DOCUMENT EXTRACT:
I know we have touched upon the difference between anxiety and depression and the lovely grey area in-between but today is all about our friend anxiety. Today we are looking to my life living with unmanaged anxiety. Anxiety affects many people in many ways and for me it is ADHD tendencies. I become unfocused and unable to sit still. I become very fidgety and sensory dependent.
I have tried many medications to help manage my anxiety but they all do the same thing that make me a fatigued zombie goin through the motions with a complete lack of emotions at all. feelings as though nothing I do matters in the end so why bother doing them and the ability to perform even the most simple of tasks become almost mundane. I lack interest in anything and my mind is completely empty to feel anything. I lay sleepless because my mind doesn’t think about anything and thus I can not become tired enough to need sleep. I want to feel and thus I have stop taking any form of anxiety depressant because the over exhaustion of emotions is much better than feeling nothing at all.
During high feelings of stress I am unable to focus on anything jumping from one task to the other and not being able to complete the tasks that is right in front of me. Moving my thoughts from one subject to the next and not being able to move back to the task at hand until I circle all the way through the other tasks to get back to the one I need to complete. As you can imagine this can cause issues when you are woking on many tasks things can get confused and wrong information goes towards the wrong projects. I have found the best way to conquer this obstacle is walking away for a few moments and accomplishing tasks such as dishes or laundry which gets me away long enough to cycle back through to the project at hand.

GIVEN ENTRIES:
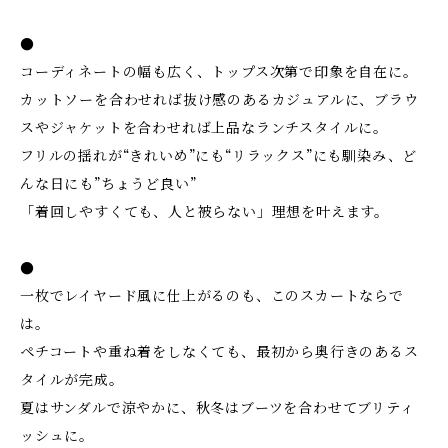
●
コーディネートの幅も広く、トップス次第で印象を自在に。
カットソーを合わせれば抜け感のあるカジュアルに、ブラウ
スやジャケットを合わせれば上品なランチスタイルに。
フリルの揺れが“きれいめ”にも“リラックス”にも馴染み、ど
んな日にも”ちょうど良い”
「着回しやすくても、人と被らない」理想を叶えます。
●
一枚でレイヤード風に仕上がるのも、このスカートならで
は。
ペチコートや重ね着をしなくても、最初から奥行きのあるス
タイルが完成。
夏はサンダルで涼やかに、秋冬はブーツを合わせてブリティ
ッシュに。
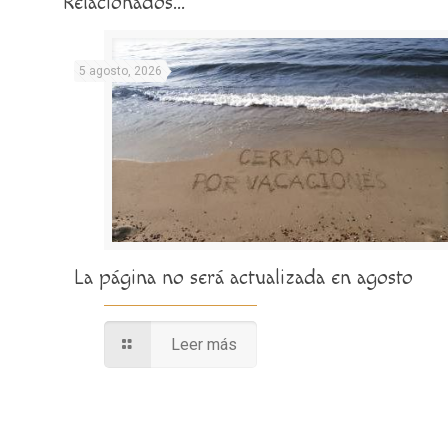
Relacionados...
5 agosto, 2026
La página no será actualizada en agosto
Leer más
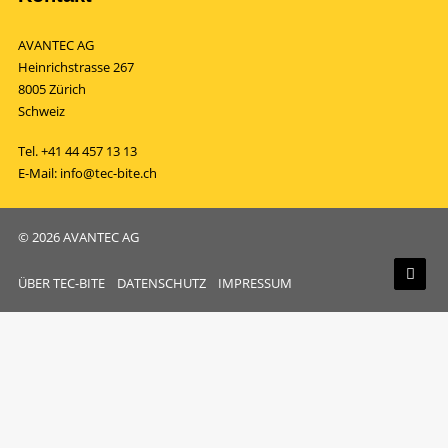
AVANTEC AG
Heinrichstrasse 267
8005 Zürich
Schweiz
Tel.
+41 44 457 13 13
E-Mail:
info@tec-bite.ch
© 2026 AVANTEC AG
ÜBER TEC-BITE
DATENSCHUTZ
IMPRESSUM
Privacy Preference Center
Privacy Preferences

---

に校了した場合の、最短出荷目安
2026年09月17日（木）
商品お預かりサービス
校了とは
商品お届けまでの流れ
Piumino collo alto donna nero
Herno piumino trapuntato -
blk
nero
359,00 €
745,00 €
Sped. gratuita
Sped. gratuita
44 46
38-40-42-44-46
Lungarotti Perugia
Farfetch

WORK ITEM:
Please answer from the post about living with anxiety: what does the writer find is the best way to regain focus during high stress?

FINAL ANSWER:
Walking away for a few moments to do tasks such as dishes or laundry.